El telegrama apareció en la mesa de noche justo en el momento en que Fernando se preguntaba sobre la vigencia de la utopía que mantenía viva contra viento y marea. Recuerdo haberlo tirado lejos. ¿A quién putas le importa que haya habido una guerra entre vivos y muertos que no salieron ilesos? Tal parece que estuviera exiliado en mi propio país y que el demonio de la memoria se desvanece en el peculado que se cubre con consignas sodomizadas por la mercancía. Quizá sea cierto que ser utopista es sinónimo de ser pendejo. Es ella quien lo manda, cómo no reconocer el logo de la oficina de telégrafos y la cara impersonal de Matías Delgado con el Lempa de fondo.

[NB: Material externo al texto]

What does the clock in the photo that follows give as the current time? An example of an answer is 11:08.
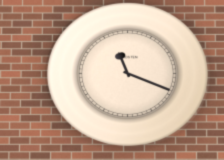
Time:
11:19
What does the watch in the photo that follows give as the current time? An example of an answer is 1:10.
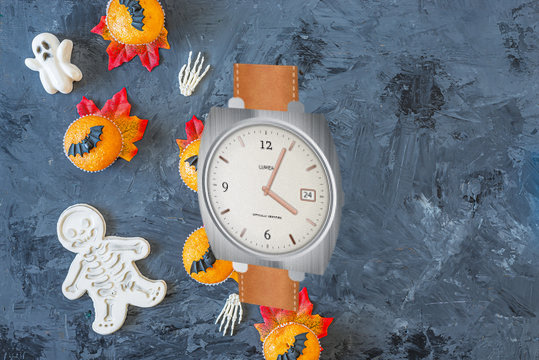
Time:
4:04
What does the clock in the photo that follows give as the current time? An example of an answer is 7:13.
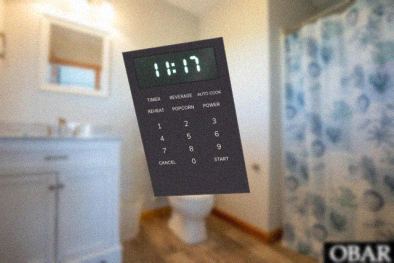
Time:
11:17
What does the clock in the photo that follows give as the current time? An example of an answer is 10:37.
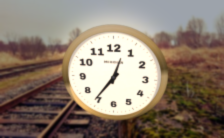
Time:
12:36
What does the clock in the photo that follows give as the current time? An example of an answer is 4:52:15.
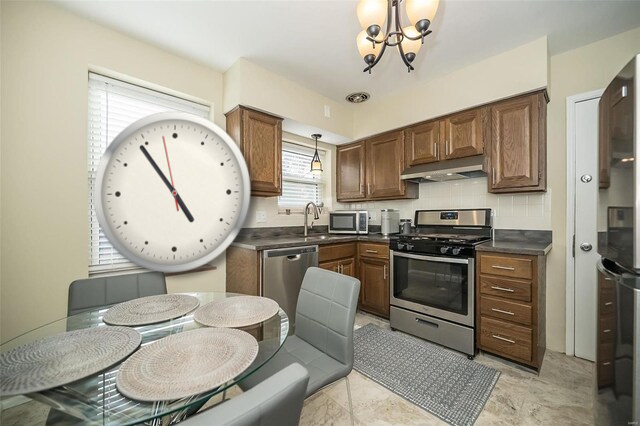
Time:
4:53:58
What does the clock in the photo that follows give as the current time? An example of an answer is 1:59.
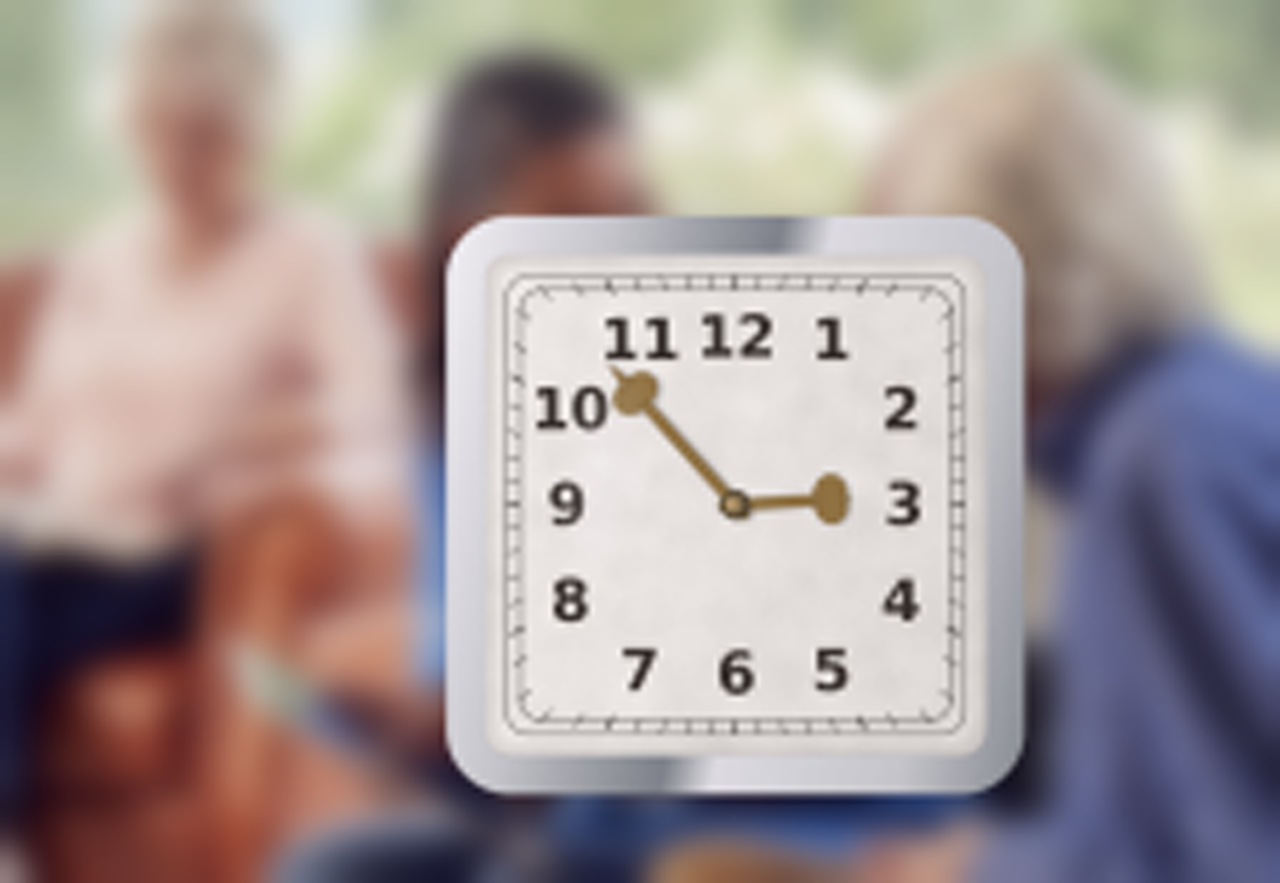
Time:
2:53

Avril sonrió entre alegre y triste. Sin saber por qué había preparado sopa de frijoles, tortillas tostadas, queso duro. Justo al finalizar la cena aparecieron los vecinos que hicieron soportable la libertad asistida y traían recuerdos como si supieran que ambos partirían al amanecer. Ya en la cama, Fernando sacó el telegrama de la abuela. No te dije lo que dice para no preocuparte. Mi abuela quiere… Ella se acomodó y esperó con la respiración entrecortada, pero no rompía el silencio. A lo mejor se comió el monosílabo sin querer y el telegrama dice lo contrario de lo que debería decir. Bien sabes que no es así. Léelo de una vez, le dijo, haciendo desaparecer el misterio de la resignada libertad asistida en la que el pasado era el presente. “Utopía ha muerto. Es tiempo de recuperar tu libertad incondicional. La familia es lo que queda”. Estoy seguro que se comió un “no” después de la palabra utopía. No es así, te pide que salgas a la calle y respires la libertad, dijo, Avril, y se levantó a arreglar las maletas y limpiar el baúl.